**WHAT TO DO**
Beginning with the line containing "left hip: (618, 182)", give every line again exactly as it is, ending with the last line of the entries.

-=-=-=-=-

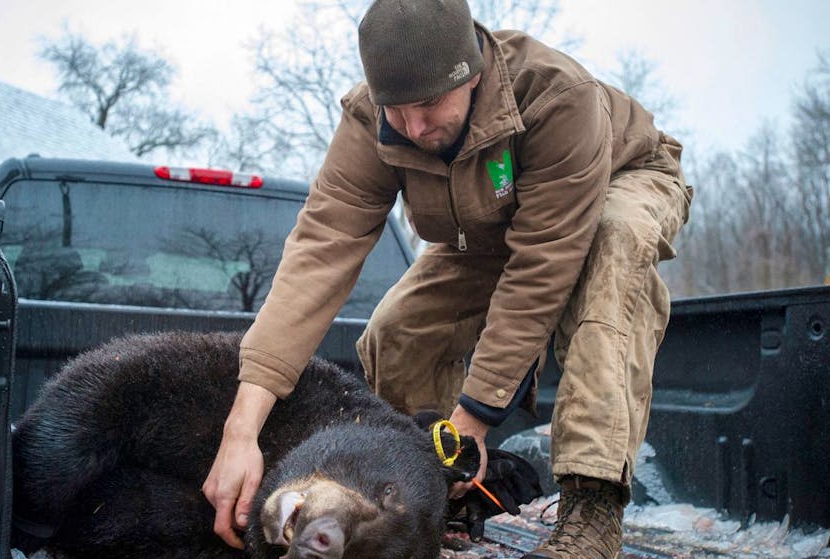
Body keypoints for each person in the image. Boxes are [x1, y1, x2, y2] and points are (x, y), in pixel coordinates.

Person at [201, 0, 692, 557]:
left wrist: (475, 416)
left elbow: (541, 269)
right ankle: (440, 493)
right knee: (397, 330)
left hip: (618, 182)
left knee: (612, 254)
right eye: (396, 110)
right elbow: (318, 254)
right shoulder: (370, 122)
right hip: (490, 224)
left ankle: (592, 510)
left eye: (430, 104)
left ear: (473, 74)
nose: (413, 128)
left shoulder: (557, 97)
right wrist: (240, 430)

-=-=-=-=-

**FINISHED TASK**
left hip: (618, 182)
left knee: (612, 254)
right eye: (396, 110)
right elbow: (318, 254)
right shoulder: (370, 122)
right hip: (490, 224)
left ankle: (592, 510)
left eye: (430, 104)
left ear: (473, 74)
nose: (413, 128)
left shoulder: (557, 97)
right wrist: (240, 430)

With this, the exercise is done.